TASK PROMPT:
Find every line in the records below that holds the word "output", and copy it out.

Electronics source listings
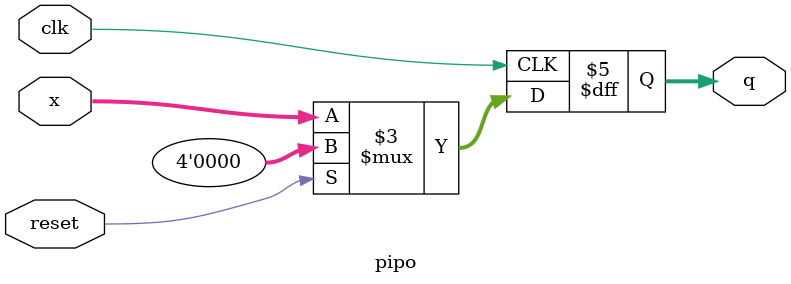
<source format=sv>
module pipo(input [3:0]x,input clk,reset,output reg [3:0] q);
  
  always@(posedge clk)
   begin
     if(reset)
       begin
        q=4'b0;
       end
     
     else
       begin
         q=x;
       end
     
   end
    
endmodule

</source>
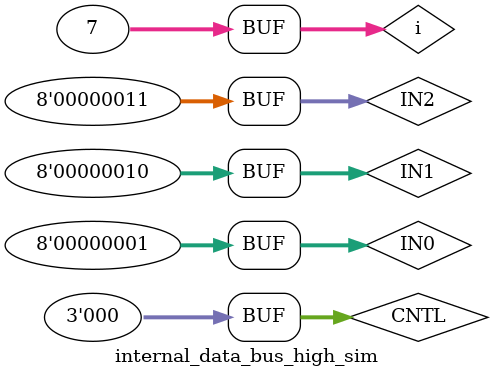
<source format=v>
`timescale 1ns / 1ps


module internal_data_bus_high_sim(

    );
    reg [7:0] IN0,IN1,IN2;
    reg [2:0] CNTL;
    wire[7:0] OUT;
    
    integer i;
    
    internal_address_bus_high DUT(.CNTL(CNTL), 
    .IN0(IN0), .IN1(IN1), .IN2(IN2), .OUT(OUT));
    
    initial
    begin
        CNTL = 0;
        IN0 = 1;
        IN1 = 2;
        IN2 = 3;
        for (i = 0; i < 7; i = i+1)
        begin
            #1 CNTL = (i % 2) * (2**(i/2));
        end
    end 
endmodule

</source>
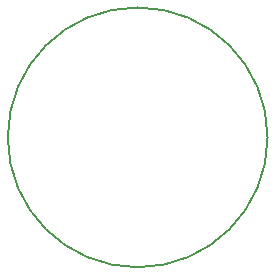
<source format=gm1>
%TF.GenerationSoftware,KiCad,Pcbnew,8.0.1*%
%TF.CreationDate,2024-09-25T11:56:53+02:00*%
%TF.ProjectId,dot_projector,646f745f-7072-46f6-9a65-63746f722e6b,rev?*%
%TF.SameCoordinates,Original*%
%TF.FileFunction,Profile,NP*%
%FSLAX46Y46*%
G04 Gerber Fmt 4.6, Leading zero omitted, Abs format (unit mm)*
G04 Created by KiCad (PCBNEW 8.0.1) date 2024-09-25 11:56:53*
%MOMM*%
%LPD*%
G01*
G04 APERTURE LIST*
%TA.AperFunction,Profile*%
%ADD10C,0.200000*%
%TD*%
G04 APERTURE END LIST*
D10*
X145170000Y-61960000D02*
G75*
G02*
X123170000Y-61960000I-11000000J0D01*
G01*
X123170000Y-61960000D02*
G75*
G02*
X145170000Y-61960000I11000000J0D01*
G01*
M02*

</source>
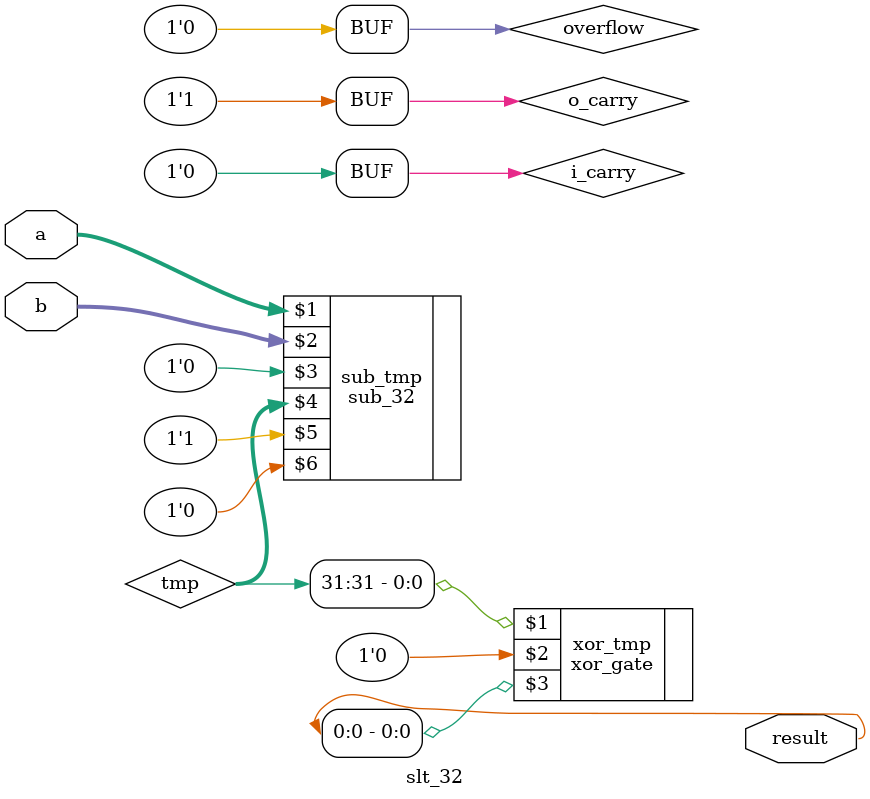
<source format=v>
module slt_32(result, a, b);

input[31:0] a, b;

output[31:0] result;

wire[31:0]  tmp;

wire overflow = 1'b0;
wire i_carry = 1'b0;
wire o_carry = 1'b1;

sub_32 sub_tmp(a, b, i_carry, tmp, o_carry, overflow);
xor_gate xor_tmp(tmp[31], overflow, result[0]);

endmodule
</source>
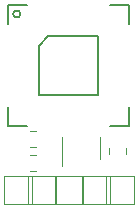
<source format=gbr>
G04 #@! TF.GenerationSoftware,KiCad,Pcbnew,5.0.2+dfsg1-1*
G04 #@! TF.CreationDate,2021-08-20T18:41:43-10:00*
G04 #@! TF.ProjectId,watchy-scd40,77617463-6879-42d7-9363-6434302e6b69,rev?*
G04 #@! TF.SameCoordinates,Original*
G04 #@! TF.FileFunction,Legend,Top*
G04 #@! TF.FilePolarity,Positive*
%FSLAX46Y46*%
G04 Gerber Fmt 4.6, Leading zero omitted, Abs format (unit mm)*
G04 Created by KiCad (PCBNEW 5.0.2+dfsg1-1) date Fri 20 Aug 2021 06:41:43 PM HST*
%MOMM*%
%LPD*%
G01*
G04 APERTURE LIST*
%ADD10C,0.127000*%
%ADD11C,0.120000*%
G04 APERTURE END LIST*
D10*
G04 #@! TO.C,U1*
X152300000Y-90600000D02*
X152300000Y-95600000D01*
X147300000Y-95600000D02*
X147300000Y-91400000D01*
X152300000Y-95600000D02*
X147300000Y-95600000D01*
X147300000Y-91400000D02*
X148100000Y-90600000D01*
X152300000Y-90600000D02*
X148100000Y-90600000D01*
X145725000Y-88725000D02*
G75*
G03X145725000Y-88725000I-300000J0D01*
G01*
X144700000Y-98200000D02*
X146300000Y-98200000D01*
X144700000Y-98200000D02*
X144700000Y-96600000D01*
X154900000Y-98200000D02*
X154900000Y-96600000D01*
X154900000Y-98200000D02*
X153300000Y-98200000D01*
X154900000Y-88000000D02*
X153300000Y-88000000D01*
X154900000Y-88000000D02*
X154900000Y-89600000D01*
X144700000Y-88000000D02*
X144700000Y-89600000D01*
X144700000Y-88000000D02*
X146300000Y-88000000D01*
D11*
G04 #@! TO.C,C3*
X147064252Y-98604000D02*
X146541748Y-98604000D01*
X147064252Y-100024000D02*
X146541748Y-100024000D01*
G04 #@! TO.C,C2*
X153214000Y-100059748D02*
X153214000Y-100582252D01*
X154634000Y-100059748D02*
X154634000Y-100582252D01*
G04 #@! TO.C,C1*
X147064252Y-100636000D02*
X146541748Y-100636000D01*
X147064252Y-102056000D02*
X146541748Y-102056000D01*
G04 #@! TO.C,U2*
X149266000Y-99176000D02*
X149266000Y-101626000D01*
X152486000Y-100976000D02*
X152486000Y-99176000D01*
G04 #@! TO.C,TP5*
X144342000Y-104832000D02*
X144342000Y-102432000D01*
X146742000Y-104832000D02*
X144342000Y-104832000D01*
X146742000Y-102432000D02*
X146742000Y-104832000D01*
X144342000Y-102432000D02*
X146742000Y-102432000D01*
G04 #@! TO.C,TP4*
X152978000Y-104832000D02*
X152978000Y-102432000D01*
X155378000Y-104832000D02*
X152978000Y-104832000D01*
X155378000Y-102432000D02*
X155378000Y-104832000D01*
X152978000Y-102432000D02*
X155378000Y-102432000D01*
G04 #@! TO.C,TP3*
X150946000Y-104832000D02*
X150946000Y-102432000D01*
X153346000Y-104832000D02*
X150946000Y-104832000D01*
X153346000Y-102432000D02*
X153346000Y-104832000D01*
X150946000Y-102432000D02*
X153346000Y-102432000D01*
G04 #@! TO.C,TP2*
X148660000Y-104832000D02*
X148660000Y-102432000D01*
X151060000Y-104832000D02*
X148660000Y-104832000D01*
X151060000Y-102432000D02*
X151060000Y-104832000D01*
X148660000Y-102432000D02*
X151060000Y-102432000D01*
G04 #@! TO.C,TP1*
X146374000Y-104832000D02*
X146374000Y-102432000D01*
X148774000Y-104832000D02*
X146374000Y-104832000D01*
X148774000Y-102432000D02*
X148774000Y-104832000D01*
X146374000Y-102432000D02*
X148774000Y-102432000D01*
G04 #@! TD*
M02*

</source>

EXERCISE SOLUTION:
module pipo(input [3:0]x,input clk,reset,output reg [3:0] q);
output[31:0] result;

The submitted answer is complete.